A review of the Blu-ray version ...
The Soviet Union of the 1930s to which Sergei Prokofiev returned, or rather eased himself into over a period of years, was not the safest place for a composer. The environment grew more and more hostile until in 1936 Zhdanov, Leningrad party boss, published the infamous article Chaos instead of music. This intemperate tract, strongly influenced and maybe partly written by Stalin, was ostensibly an attack on Shostakovich but Prokofiev, however egotistical, was no fool, and he took the safest course. He wrote a series of pieces for that most unpolitical audience, children. The most famous of these was Peter and the Wolf, commissioned by Natalia Sats for the Moscow Musical Theatre for Children. Prokofiev was quite explicit: 'the text was read during the pauses in the music which was disproportionately longer than the text - for me the story was important only as a means of inducing children to listen to the music.'
That is the one aspect of this work that Suzie Templeton's deservedly lauded animation, fails to address. The music is very much not the issue despite the presence of the Philharmonia Orchestra no less. If you only seek Prokofiev's masterly score, look elsewhere. If you want to be entranced by a superb animated story and the equally intriguing documentaries about the film's creation, then buy this at once and pretend to give it to your children or grandchildren so that you can borrow it back. My three oldest grandchildren, 11, 8 and 4, enjoyed it: the 4 year-old instantly demanded it be repeated. The 8 year-old said it was better than expected. The 11 year-old reported its use in her class as a morality tale about looking after wildlife. None of them even noticed the music. So much for Prokofiev's efforts.

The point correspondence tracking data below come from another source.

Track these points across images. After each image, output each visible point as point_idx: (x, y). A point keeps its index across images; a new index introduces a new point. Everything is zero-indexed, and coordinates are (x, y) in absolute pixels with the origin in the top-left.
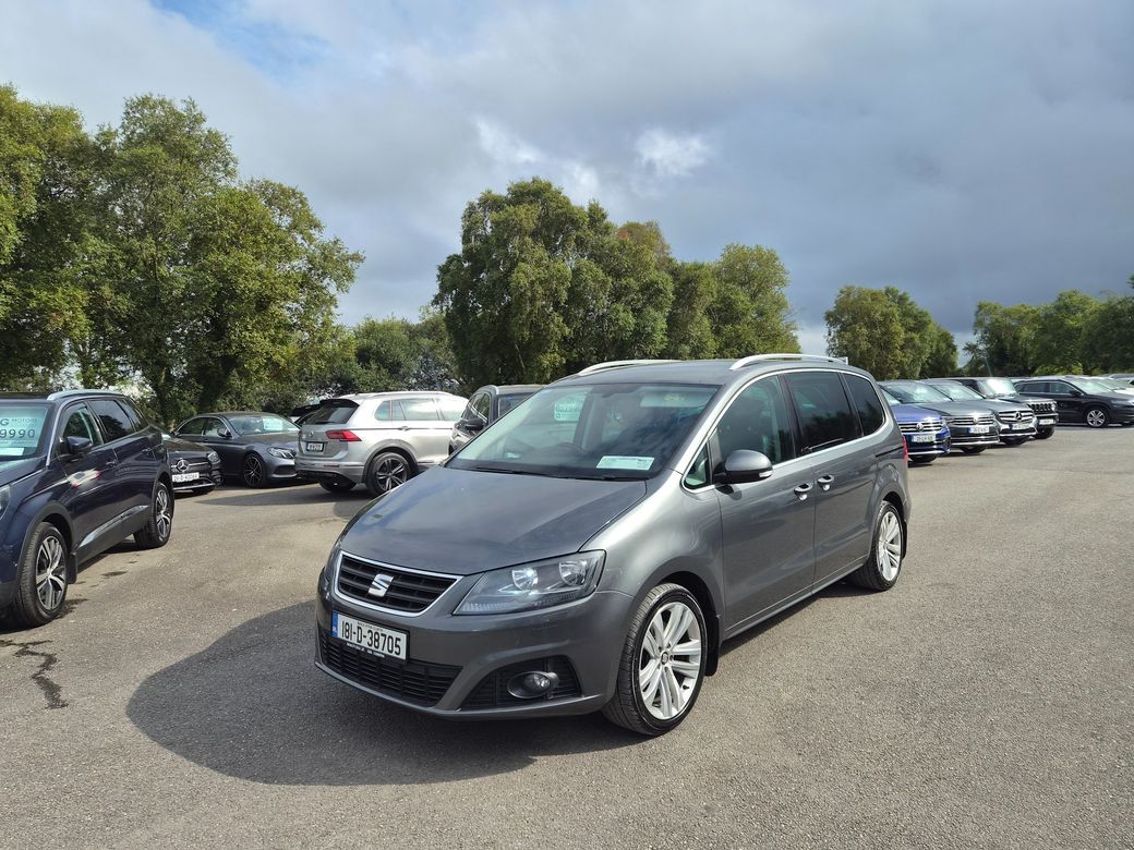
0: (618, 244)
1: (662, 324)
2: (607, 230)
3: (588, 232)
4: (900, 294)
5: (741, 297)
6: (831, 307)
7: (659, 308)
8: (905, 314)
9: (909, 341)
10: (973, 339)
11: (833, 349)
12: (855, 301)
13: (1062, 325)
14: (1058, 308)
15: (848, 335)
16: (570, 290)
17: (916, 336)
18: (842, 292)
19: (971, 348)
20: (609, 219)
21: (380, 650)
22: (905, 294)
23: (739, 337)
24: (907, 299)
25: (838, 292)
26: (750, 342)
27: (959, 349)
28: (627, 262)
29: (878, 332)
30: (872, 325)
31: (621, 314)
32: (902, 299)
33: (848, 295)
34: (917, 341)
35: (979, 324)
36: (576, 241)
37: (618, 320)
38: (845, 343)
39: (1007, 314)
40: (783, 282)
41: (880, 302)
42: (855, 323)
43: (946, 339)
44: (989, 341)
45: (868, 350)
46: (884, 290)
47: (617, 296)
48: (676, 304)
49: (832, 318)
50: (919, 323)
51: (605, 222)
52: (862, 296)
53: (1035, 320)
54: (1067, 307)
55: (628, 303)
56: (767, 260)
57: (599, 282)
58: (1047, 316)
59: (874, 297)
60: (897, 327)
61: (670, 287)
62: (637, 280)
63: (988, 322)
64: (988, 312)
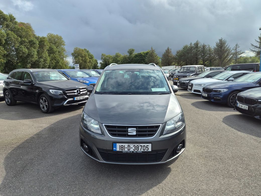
0: (21, 28)
1: (36, 53)
2: (16, 23)
3: (10, 23)
4: (87, 50)
5: (54, 47)
6: (73, 52)
7: (35, 48)
8: (89, 55)
9: (90, 61)
10: (101, 61)
11: (74, 62)
12: (78, 51)
13: (117, 59)
14: (116, 56)
15: (77, 59)
16: (5, 40)
17: (91, 60)
18: (75, 48)
19: (100, 63)
20: (16, 20)
21: (139, 150)
22: (88, 50)
23: (55, 57)
24: (89, 52)
25: (74, 49)
26: (58, 59)
27: (99, 63)
28: (24, 34)
29: (84, 59)
30: (82, 57)
31: (23, 49)
32: (88, 52)
33: (77, 49)
34: (91, 61)
35: (102, 58)
36: (6, 25)
37: (22, 50)
38: (77, 60)
39: (107, 56)
40: (64, 45)
41: (83, 52)
42: (79, 56)
43: (96, 61)
44: (104, 62)
45: (82, 63)
46: (84, 49)
47: (21, 43)
48: (39, 48)
49: (73, 55)
50: (91, 57)
51: (15, 20)
52: (80, 50)
53: (112, 58)
54: (117, 56)
55: (25, 46)
56: (60, 38)
57: (16, 38)
58: (114, 58)
59: (82, 50)
60: (87, 58)
61: (38, 42)
62: (27, 39)
63: (103, 58)
64: (104, 56)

This Blu-ray contains six items. First and foremost the film. This is a stop-motion & CGI animation by a Polish Studio Se-ma-for. It stars the normal characters, Peter, Grandad, the duck, the bird, the cat and the wolf. The characterisation is very individual. They are all seen against a Russo-Polish cultural background which I found fascinating. Though using Wallace & Gromit type techniques these characters could not be more different. The context and outcome of the story is changed from the Prokofiev original but in a wholly coherent way. The famous music is clear but never brought to the aural foreground in the way the composer would have expected. There are also copious sound effects.
Then follow the extras: a narrated story with stills; a very short chapter on the instruments used for the characters (not HD), the only nod in the direction of Prokofiev's intentions; a UK-primary-school-based documentary about the use of the tale for musical and dramatic education (not HD); and two totally fascinating films about the making of the animation, one including interviews with key creative figures including Templeton (not HD). The 'Behind the Scenes' film (not HD) managed to include appallingly bad background muzak obviously added by the tea-boy. It could not have been done by anyone with artistic sensibilities. I have noted the items not filmed in HD but (the muzak apart) they are all well made and largely, but not entirely, free of pointless filmic effects. The extras are most probably of interest to animation students and to classroom teachers.
I may be picky about parts of this Arthaus issue but I am hugely impressed by Suzie Templeton's film. It deserved all its success and it is a strong reason to buy this Blu-ray. The HD video is outstanding and the sound is very atmospheric.